Stored records
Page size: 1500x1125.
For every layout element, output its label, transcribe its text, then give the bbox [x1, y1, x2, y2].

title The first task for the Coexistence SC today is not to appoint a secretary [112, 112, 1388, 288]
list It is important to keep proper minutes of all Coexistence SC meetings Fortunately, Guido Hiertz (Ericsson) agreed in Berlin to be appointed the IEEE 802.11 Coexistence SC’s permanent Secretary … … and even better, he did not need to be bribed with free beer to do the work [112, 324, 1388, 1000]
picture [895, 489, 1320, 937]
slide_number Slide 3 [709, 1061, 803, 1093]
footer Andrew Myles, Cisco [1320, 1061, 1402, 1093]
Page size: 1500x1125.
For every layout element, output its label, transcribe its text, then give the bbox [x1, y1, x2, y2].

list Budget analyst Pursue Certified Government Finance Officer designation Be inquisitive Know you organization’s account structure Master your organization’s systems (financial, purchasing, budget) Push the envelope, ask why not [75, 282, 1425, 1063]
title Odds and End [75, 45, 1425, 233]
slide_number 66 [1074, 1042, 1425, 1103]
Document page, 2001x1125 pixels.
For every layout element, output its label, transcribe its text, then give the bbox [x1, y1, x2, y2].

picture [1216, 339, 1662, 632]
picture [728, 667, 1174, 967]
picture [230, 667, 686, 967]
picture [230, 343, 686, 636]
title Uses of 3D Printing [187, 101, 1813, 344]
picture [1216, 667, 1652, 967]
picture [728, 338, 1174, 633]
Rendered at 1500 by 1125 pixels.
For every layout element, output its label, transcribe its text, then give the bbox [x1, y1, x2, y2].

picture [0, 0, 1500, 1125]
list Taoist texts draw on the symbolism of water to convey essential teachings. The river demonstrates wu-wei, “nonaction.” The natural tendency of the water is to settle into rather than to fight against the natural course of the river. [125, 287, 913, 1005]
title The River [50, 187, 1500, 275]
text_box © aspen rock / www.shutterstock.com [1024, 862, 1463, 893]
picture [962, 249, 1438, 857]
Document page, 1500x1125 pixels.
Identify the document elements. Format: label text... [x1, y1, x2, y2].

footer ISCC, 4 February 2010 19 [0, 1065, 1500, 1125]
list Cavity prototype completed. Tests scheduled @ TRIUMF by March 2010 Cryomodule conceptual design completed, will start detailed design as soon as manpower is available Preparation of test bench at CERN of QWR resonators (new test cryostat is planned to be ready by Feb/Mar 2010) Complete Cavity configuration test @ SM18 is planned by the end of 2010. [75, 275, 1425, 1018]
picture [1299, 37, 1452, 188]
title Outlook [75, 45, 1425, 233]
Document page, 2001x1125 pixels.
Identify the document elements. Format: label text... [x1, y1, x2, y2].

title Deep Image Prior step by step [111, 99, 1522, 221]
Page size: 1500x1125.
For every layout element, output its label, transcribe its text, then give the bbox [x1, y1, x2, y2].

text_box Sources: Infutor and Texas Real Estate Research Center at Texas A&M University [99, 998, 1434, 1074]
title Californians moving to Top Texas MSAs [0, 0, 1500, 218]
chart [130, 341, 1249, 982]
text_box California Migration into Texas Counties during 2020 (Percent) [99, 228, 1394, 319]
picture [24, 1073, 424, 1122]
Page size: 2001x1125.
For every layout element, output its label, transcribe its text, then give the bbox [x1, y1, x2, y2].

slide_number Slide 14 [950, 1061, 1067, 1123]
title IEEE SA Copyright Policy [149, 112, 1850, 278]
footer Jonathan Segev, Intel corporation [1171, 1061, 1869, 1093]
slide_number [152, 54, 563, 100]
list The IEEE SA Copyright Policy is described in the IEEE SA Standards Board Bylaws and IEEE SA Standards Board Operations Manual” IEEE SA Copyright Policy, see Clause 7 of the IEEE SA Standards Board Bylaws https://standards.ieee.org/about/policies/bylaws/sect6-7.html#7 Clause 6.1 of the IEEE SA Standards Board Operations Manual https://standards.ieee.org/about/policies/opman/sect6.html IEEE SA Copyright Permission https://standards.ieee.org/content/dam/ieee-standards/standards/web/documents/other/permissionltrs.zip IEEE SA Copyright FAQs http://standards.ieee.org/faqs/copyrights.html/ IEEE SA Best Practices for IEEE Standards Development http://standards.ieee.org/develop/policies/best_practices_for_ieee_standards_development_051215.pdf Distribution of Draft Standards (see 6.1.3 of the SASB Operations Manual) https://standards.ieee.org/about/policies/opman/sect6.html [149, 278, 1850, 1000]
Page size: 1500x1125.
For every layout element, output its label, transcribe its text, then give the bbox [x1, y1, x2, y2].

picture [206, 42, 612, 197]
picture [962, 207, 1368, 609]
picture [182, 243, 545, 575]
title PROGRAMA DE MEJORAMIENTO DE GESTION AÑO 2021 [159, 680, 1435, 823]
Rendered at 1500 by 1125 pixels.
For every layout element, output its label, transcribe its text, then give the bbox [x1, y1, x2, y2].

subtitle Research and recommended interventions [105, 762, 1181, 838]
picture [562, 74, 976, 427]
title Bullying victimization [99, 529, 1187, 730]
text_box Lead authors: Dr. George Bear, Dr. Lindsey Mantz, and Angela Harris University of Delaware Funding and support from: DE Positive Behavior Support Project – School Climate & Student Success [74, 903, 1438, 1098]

■ INSTRUCTIONS FOR THE TASK: Exact copies of the lines from the one holding "Page size: 2001x1125." through the last line above, and only those, make up the answer.

■ ANSWER TO THE EXERCISE:
Page size: 2001x1125.
For every layout element, output its label, transcribe its text, then give the bbox [x1, y1, x2, y2].

slide_number Slide 14 [950, 1061, 1067, 1123]
title IEEE SA Copyright Policy [149, 112, 1850, 278]
footer Jonathan Segev, Intel corporation [1171, 1061, 1869, 1093]
slide_number [152, 54, 563, 100]
list The IEEE SA Copyright Policy is described in the IEEE SA Standards Board Bylaws and IEEE SA Standards Board Operations Manual” IEEE SA Copyright Policy, see Clause 7 of the IEEE SA Standards Board Bylaws https://standards.ieee.org/about/policies/bylaws/sect6-7.html#7 Clause 6.1 of the IEEE SA Standards Board Operations Manual https://standards.ieee.org/about/policies/opman/sect6.html IEEE SA Copyright Permission https://standards.ieee.org/content/dam/ieee-standards/standards/web/documents/other/permissionltrs.zip IEEE SA Copyright FAQs http://standards.ieee.org/faqs/copyrights.html/ IEEE SA Best Practices for IEEE Standards Development http://standards.ieee.org/develop/policies/best_practices_for_ieee_standards_development_051215.pdf Distribution of Draft Standards (see 6.1.3 of the SASB Operations Manual) https://standards.ieee.org/about/policies/opman/sect6.html [149, 278, 1850, 1000]
Page size: 1500x1125.
For every layout element, output its label, transcribe its text, then give the bbox [x1, y1, x2, y2].

picture [206, 42, 612, 197]
picture [962, 207, 1368, 609]
picture [182, 243, 545, 575]
title PROGRAMA DE MEJORAMIENTO DE GESTION AÑO 2021 [159, 680, 1435, 823]
Rendered at 1500 by 1125 pixels.
For every layout element, output its label, transcribe its text, then give the bbox [x1, y1, x2, y2].

subtitle Research and recommended interventions [105, 762, 1181, 838]
picture [562, 74, 976, 427]
title Bullying victimization [99, 529, 1187, 730]
text_box Lead authors: Dr. George Bear, Dr. Lindsey Mantz, and Angela Harris University of Delaware Funding and support from: DE Positive Behavior Support Project – School Climate & Student Success [74, 903, 1438, 1098]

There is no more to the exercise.